Concussion is a mild traumatic brain injury that usually happens after a blow to the head. It can also occur with violent shaking and movement of the head or body. You don't have to lose consciousness to get a concussion or experience persistent post-concussive symptoms. In fact, the risk of developing persistent post-concussive symptoms doesn't appear to be associated with the severity of the initial injury.
In most people, symptoms occur within the first seven to 10 days and go away within three months. Sometimes, they can persist for a year or more.
The goal of treatment after concussion is to effectively manage your symptoms.
Persistent post-concussive symptoms include:
- Loss of concentration and memory
- Ringing in the ears
- Blurry vision
- Noise and light sensitivity
- Rarely, decreases in taste and smell
Post-concussion headaches can vary and may feel like tension-type headaches or migraines. Most often, they are tension-type headaches. These may be associated with a neck injury that happened at the same time as the head injury.
When to see a doctor
See a doctor if you experience a head injury severe enough to cause confusion or amnesia — even if you never lost consciousness.
If a concussion occurs while you're playing a sport, don't go back in the game. Seek medical attention so that you don't risk worsening your injury.
Some experts believe persistent post-concussive symptoms are caused by structural damage to the brain or disruption of the messaging system within the nerves, caused by the impact that caused the concussion.
Others believe persistent post-concussive symptoms are related to psychological factors. The most common symptoms — headache, dizziness and sleep problems — are similar to those often experienced by people diagnosed with depression, anxiety or post-traumatic stress disorder.
In many cases, both physical damage of brain trauma and emotional reactions to these effects play a role in the development of symptoms.
However, some research shows that certain factors are more common in people who develop persistent post-concussive symptoms compared with those who don't. These factors include a history of depression, anxiety, post-traumatic stress disorder, significant life stressors, a poor social support system and lack of coping skills.
More research is still needed to better understand how and why persistent post-concussive symptoms happen after some injuries and not others.
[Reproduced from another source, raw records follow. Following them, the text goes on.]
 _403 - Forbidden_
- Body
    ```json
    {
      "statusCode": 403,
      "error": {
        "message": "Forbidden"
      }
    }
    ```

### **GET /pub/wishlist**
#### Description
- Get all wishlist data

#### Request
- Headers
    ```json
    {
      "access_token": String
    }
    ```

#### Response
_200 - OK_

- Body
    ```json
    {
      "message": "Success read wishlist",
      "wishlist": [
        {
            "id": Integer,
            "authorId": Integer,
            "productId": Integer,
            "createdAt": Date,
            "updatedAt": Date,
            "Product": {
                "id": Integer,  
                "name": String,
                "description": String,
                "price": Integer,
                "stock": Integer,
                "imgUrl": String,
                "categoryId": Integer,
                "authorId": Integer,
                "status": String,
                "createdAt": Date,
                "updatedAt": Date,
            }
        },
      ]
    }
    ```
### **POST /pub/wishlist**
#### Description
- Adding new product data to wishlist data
Risk factors for developing persistent post-concussive symptoms include:
- Age. Studies have found increasing age to be a risk factor for persistent post-concussive symptoms.
- Sex. Women are more likely to be diagnosed with persistent post-concussive symptoms, but this may be because women are generally more likely to seek medical care.
The only known way to prevent the development of persistent post-concussive symptoms is to avoid the head injury in the first place.
Avoiding head injuries
Although you can't prepare for every potential situation, here are some tips for avoiding common causes of head injuries:
- Fasten your seat belt whenever you're traveling in a car, and be sure children are in age-appropriate safety seats. Children under 13 are safest riding in the back seat, especially if your car has air bags.
- Use helmets whenever you or your children are bicycling, roller-skating, in-line skating, ice-skating, skiing, snowboarding, playing football, batting or running the bases in softball or baseball, skateboarding, or horseback riding. Wear a helmet when riding a motorcycle.
- Take action at home to prevent falls, such as removing small area rugs, improving lighting and installing handrails.